Liu Wei, director of the Chinese Association of STD and AIDS Prevention and Control, told the Global Times on Monday that the rule on medical institutions’ right to inform patients’ sex partners requires further clarification.
“To diagnose an AIDS patient requires two steps – initial screening and confirmation. Only when a person gets positive results in both tests can he or she be confirmed, which means that medical institutions that have the right to inform must be those with AIDS confirmation qualifications, such as the local disease control and prevention center or other authorized units,” Liu explained.
With these clarifications given, observers believe that the rule will prioritise the right to health, while guaranteeing patients’ privacy to the largest extent.
If the AIDS patients choose to engage in sexual activities with another person, then the right to health of the people exposed should be placed above the patients’ privacy, analysts said. Since the rule only grants the institutions the right to inform partners rather than the general public, the patients’ privacy can also be protected, analysts noted.
They noted that many cases showed that AIDS patients who chose to inform their spouses or sex partners with courage usually won more respect, rather than discrimination.
Liu said the new measures should also take into consideration patients’ mental well-being, by allowing a “buffer period” for them to accept the devastating news and prepare themselves to inform their close contacts.

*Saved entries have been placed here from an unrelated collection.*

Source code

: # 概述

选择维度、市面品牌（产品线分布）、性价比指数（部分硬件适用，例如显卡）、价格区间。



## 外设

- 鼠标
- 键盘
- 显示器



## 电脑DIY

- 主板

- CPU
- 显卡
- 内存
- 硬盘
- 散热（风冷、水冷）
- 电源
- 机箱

Medical institutions should also provide patients with psychological counseling and consulting services.
Yunnan is the most affected area by HIV. The province reported 8,723 new cases in 2019, bringing the total to 111,700. Sex transmission remained the major cause, which accounted for 97.5 percent of the total in 2020. Needle injection and mother-to-child transmission continued to drop, the local government announced on December 1.